Desk with some marketing text books, a plant, three pens, and a piece of paper that says 'marketing strategy' with an iron over the top left of the crinkled page to symbolise ironing out the creases in a marketing strategy that aligns with your financial goals.

Aligning Your Marketing Strategy With Your Financial Goals


Aligning your marketing strategy with your financial goals helps ensure your actions are focused and impactful. But for many businesses, there isn’t adequate communication or strategy to align the two. Bridging that gap can help you take steps towards increased growth. Here are three practical ways to align your marketing strategy with your financial goals:

1. Determine which marketing mediums help you achieve your goals. 

Marketing is a diverse field. There are traditional marketing mediums, like radio ads, business cards, and other print media. Meanwhile, digital marketing has exploded over the past years as the number of blogs, podcasts, and more have increased exponentially. But finding success isn’t as easy as just turning on pay-per-click ads on Facebook and Google and waiting for the sales to happen. 

You will need to experiment to work out which marketing mediums work for your business. It can be useful to consider what your competitors are doing, and reflect on whether you have the ability to compete on the same platforms. If they’re using Facebook, for instance, you should consider: 

  • Do you have the time to regularly post? 
  • Are you familiar with Facebook’s data analytics and how you can use them to improve the quality of content you provide? 

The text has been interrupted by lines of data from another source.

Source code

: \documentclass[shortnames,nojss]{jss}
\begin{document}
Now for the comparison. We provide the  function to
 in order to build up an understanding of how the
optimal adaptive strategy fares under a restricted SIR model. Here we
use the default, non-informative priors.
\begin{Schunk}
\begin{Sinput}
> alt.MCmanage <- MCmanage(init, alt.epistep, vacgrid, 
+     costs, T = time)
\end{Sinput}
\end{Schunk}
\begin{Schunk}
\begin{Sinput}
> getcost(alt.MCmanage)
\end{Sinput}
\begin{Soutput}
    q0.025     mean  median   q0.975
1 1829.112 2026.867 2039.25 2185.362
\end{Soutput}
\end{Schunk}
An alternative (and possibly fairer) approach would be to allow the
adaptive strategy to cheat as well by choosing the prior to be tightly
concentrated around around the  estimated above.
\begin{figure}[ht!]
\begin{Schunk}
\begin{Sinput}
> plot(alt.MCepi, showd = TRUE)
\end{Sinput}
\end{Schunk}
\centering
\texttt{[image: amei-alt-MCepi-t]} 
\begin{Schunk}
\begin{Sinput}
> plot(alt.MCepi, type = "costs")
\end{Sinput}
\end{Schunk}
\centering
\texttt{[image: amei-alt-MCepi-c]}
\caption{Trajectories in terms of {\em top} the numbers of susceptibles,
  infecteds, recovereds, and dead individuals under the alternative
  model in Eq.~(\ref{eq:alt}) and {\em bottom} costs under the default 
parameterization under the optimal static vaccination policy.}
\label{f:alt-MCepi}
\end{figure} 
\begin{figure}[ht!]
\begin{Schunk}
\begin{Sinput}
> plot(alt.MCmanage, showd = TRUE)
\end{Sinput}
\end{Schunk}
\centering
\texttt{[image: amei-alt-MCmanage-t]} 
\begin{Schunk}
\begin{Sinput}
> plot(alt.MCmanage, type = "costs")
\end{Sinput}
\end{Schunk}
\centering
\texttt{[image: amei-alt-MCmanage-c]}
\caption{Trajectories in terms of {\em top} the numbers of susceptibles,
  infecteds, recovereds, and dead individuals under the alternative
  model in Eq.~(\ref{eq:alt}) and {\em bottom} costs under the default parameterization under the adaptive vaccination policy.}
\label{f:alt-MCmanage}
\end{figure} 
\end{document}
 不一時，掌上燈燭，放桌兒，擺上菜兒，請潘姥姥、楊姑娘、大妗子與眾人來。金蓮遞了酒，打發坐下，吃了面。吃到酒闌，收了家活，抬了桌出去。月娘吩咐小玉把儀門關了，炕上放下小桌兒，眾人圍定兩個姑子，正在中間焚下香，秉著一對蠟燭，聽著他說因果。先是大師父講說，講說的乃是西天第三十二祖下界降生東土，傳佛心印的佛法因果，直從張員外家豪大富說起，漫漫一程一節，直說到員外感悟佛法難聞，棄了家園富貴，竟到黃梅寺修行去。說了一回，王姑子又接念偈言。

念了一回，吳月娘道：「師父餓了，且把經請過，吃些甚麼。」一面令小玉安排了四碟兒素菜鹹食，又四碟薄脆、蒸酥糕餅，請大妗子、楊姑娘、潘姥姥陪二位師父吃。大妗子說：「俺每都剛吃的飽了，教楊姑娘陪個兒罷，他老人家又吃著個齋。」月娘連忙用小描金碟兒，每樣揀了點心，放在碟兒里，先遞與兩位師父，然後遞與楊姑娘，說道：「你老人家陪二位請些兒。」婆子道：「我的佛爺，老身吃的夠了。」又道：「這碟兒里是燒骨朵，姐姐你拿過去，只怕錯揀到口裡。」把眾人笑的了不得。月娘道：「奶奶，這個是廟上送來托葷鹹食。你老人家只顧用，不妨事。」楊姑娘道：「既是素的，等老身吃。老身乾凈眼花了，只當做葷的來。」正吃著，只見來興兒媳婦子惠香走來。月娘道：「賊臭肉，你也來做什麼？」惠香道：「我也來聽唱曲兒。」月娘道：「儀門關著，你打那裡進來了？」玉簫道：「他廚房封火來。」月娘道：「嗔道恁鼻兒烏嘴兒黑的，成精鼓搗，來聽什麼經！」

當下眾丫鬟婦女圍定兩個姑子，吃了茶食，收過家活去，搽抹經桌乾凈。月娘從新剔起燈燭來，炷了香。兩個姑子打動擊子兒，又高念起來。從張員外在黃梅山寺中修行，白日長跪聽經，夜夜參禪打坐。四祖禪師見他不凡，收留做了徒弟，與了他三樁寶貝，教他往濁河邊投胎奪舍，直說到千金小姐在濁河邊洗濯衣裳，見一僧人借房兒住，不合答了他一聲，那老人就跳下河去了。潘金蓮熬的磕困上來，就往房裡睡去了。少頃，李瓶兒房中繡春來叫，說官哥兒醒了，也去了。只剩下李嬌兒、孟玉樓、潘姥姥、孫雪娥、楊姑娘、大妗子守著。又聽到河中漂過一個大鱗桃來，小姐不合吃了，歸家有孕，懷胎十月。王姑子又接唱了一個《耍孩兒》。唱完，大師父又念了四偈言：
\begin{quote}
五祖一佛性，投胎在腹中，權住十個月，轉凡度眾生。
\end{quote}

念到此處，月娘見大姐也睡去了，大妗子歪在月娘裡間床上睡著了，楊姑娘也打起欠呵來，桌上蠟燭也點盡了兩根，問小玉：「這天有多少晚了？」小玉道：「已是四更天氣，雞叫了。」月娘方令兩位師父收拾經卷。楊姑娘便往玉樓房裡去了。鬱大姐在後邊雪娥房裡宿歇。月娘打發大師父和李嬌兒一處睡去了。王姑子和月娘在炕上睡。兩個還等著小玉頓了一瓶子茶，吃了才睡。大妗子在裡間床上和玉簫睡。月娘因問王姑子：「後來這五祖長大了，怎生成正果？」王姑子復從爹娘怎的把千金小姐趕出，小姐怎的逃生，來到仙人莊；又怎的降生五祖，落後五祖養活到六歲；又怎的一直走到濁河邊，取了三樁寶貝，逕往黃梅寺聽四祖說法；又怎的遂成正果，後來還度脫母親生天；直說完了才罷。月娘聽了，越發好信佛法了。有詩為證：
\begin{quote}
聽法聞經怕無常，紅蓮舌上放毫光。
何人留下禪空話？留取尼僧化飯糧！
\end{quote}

It will take time and some patience and creativity to work out what’s impactful and what’s not, but this is key to long term marketing success. If you aren’t certain where to start, speaking with a marketing specialist to work out a strategy could be worthwhile.

2. Develop a short, mid- and long-term marketing budget.

Marketing works best when it is strategic, planned, and focused. Your marketing consultant or in-house team can only make that happen if you plan for and provide a budget for them to work with. 

Your short term budget should be granular. It should contain details about how much you’re willing to spend on certain types of advertising, as well as details about why you chose that particular type of marketing to achieve that goal. For instance, if you need to drive short-term sales (because, for instance, your inventory is going to expire or be updated), your marketing budget might prioritise pay-per-click ads to ignite sales quickly. 

Mid and longer-term planning should outline how you plan to develop brand awareness and what you’re planning to do to build your brand outside of paid ads. SEO (search engine optimisation), public relations, and published content are all marketing investments that will have long term impacts. By outlining your marketing budget, your marketers can make impactful decisions with the marketing budget allocated to them. 

3. Create a framework that allows you to measure your marketing. 

Some marketing is simple to measure. Google ads can be set up so that user clicks are tracked right through to the cart, so you can see how much revenue your ads generate directly. But there are other elements of marketing that are more difficult to measure. For example, users might only click to purchase a product because of a customer testimonial on the website.

Setting up a framework to measure this involves creating specific Key Performance Indicators (KPIs). If you don’t already do this, you should consider measuring:

  • Cost of client acquisition (how much it costs to get a new customer to make a purchase).
  • Lifetime customer value (how much a new customer is likely to spend over the course of the relationship). 
  • Website traffic vs website sales.
  • Average customer spend online vs in store.